* [Task requirements]
1 – Answer these questions from the CHPC file storage policy text:
(a) What system are many of the CHPC file systems based on?
(b) What quota per user does the hpc_home file system enforce?
(c) What do home directory space purchases include?
2 – Carry on the CHPC file storage policy text from its last line.

* [Source passage]

Skip to content

3.1 File Storage Policies

  1. CHPC Home/Group/Project Directory File Systems
    Many of the CHPC  file systems are based on NFS (Network File System), and proper management of files is critical to the performance of applications and the performance of the entire network. All files in home directories are NFS mounted from a fileserver, and a request for data must go over the network. Therefore, it is advised that all executables and input files be copied to a scratch directory before running a job on the clusters.
    1. Default home directory space in the general environment
      1. The general environment CHPC home directory file system (hpc_home) is available to users who have a CHPC account and do not have a department or group home directory file system maintained by CHPC (see item 1-2 below).
      2. This file system enforces quotas set at 50 GB per user. If you need a temporary increase on this limit, please let us know (helpdesk@chpc.utah.edu) and we may be able to provide the increase.
      3. This file system is not backed up 
      4. Users are encouraged to move important data back to a file system that is backed up, such as a department file server.
    2. Group-purchased home space in the general environment
      1. Departments or PIs with sponsored research projects who wish to have home directories larger than the default 50 GB can purchase chunks of space on the home system to be used for a group.
      2. Users in the group will have their home space provisioned in the group home rather than the shared HPC home space. 
      3. Home directory space purchases include full backup as described in the Backup Policies below.

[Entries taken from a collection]
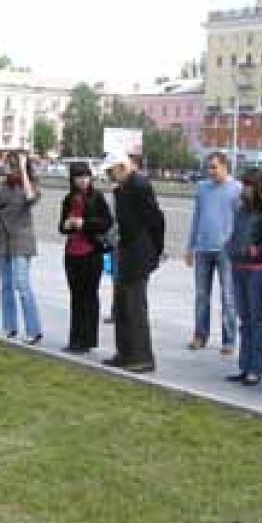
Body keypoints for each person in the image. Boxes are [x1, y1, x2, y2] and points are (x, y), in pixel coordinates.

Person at [101, 153, 165, 373]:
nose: (109, 176)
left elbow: (156, 220)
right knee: (122, 304)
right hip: (126, 249)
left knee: (135, 305)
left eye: (111, 171)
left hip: (138, 250)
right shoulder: (122, 188)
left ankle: (142, 356)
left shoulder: (139, 185)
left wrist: (155, 250)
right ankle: (125, 352)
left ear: (122, 167)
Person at [224, 168, 262, 385]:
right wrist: (230, 246)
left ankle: (256, 368)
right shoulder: (241, 210)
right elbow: (236, 233)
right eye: (244, 185)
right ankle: (245, 365)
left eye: (249, 186)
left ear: (258, 188)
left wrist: (257, 250)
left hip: (256, 270)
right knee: (244, 319)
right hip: (238, 266)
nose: (245, 190)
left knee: (256, 319)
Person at [184, 151, 241, 355]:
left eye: (214, 167)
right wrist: (190, 246)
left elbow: (241, 220)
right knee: (201, 296)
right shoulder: (202, 188)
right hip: (203, 248)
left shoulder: (237, 189)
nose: (211, 171)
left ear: (225, 166)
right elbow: (197, 217)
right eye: (208, 167)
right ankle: (200, 335)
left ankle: (229, 340)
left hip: (226, 250)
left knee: (228, 297)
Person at [58, 162, 113, 354]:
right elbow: (61, 227)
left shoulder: (97, 197)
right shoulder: (68, 199)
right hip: (72, 253)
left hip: (91, 252)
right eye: (79, 177)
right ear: (72, 179)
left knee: (89, 296)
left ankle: (87, 340)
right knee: (76, 297)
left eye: (86, 176)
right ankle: (75, 340)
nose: (83, 180)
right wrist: (66, 225)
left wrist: (84, 223)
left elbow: (106, 222)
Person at [0, 152, 43, 345]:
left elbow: (30, 197)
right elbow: (0, 206)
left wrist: (23, 170)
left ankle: (34, 330)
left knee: (22, 284)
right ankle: (9, 327)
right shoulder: (5, 185)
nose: (5, 169)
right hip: (2, 239)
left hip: (21, 240)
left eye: (10, 166)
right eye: (6, 165)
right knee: (6, 285)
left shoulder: (30, 183)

* [Results of the tasks]
1 –
(a) NFS (Network File System)
(b) 50 GB per user
(c) Full backup as described in the Backup Policies

2 –
      4. Any backups of owner home directory space run regularly by CHPC have a two week retention period - See Backup Policies below.
      5. Quotas
        1. User and or Group quotas can be used to control usage
        2. The quota layer will be enabled allowing for reporting of usage even if quota limits are not set
    3. Department or group space in the general environment
      1. Departments or PIs with sponsored research projects can work with CHPC to procure storage to be used as CHPC Home Directory or Group Storage
      2. Group Space does not come with backup by default but the owner of group storage can arrange for archival back up as described in the Backup Policies below.
      3. Usage Policies of this storage will be set by the owning department/group.
      4. When using shared infrastructure to support this storage it is still expected that all groups be 'good citizens'.
        1. Groups should utilize Scratch File Systems when running read or write heavy jobs.
        2. Groups should keep IO utilization on group space reasonable and be mindful of frequent file access. (e.g., cron jobs, automated scripts, file system traversal, etc).
      5. Quotas
        1. User and or Group quotas can be used to control usage
        2. The quota layer will be enabled allowing for reporting of usage even if quota limits are not set
      6. Any backups of owner home directory space run regularly by CHPC have a two week retention period - See Backup Policies below.
      7. Life Cycle
        1. CHPC will support storage for the duration of the warranty period of the storage hardware that supports the group space.
        2. Shortly before the end of the warranty period, CHPC will reach out to let groups know of the upcoming retirement of the file system, giving the groups time to either purchase new group space or move their data outside of CHPC.
    4. Archive storage in the general environment
      1. CHPC maintains a ceph object file system in the general environment. 
      2. The archive storage is NOT mounted on any of the CHPC systems
      3. This space is used for storage of CHPC run backups
      4. Groups can purchase storage on this file system to use for owner driven backups as well as for sharing of data
    5. Home directory space in the protected environment (PE)
      1. A PE home directory is provided for all users in the PE
      2. This file system enforces quotas set at 50 GB per user. CHPC will NOT increase the size on any PE home directory space.
      3. CHPC provides backup of the PE home directories as described in the Backup Policies below.
    6. Project space in the protected environment (PE)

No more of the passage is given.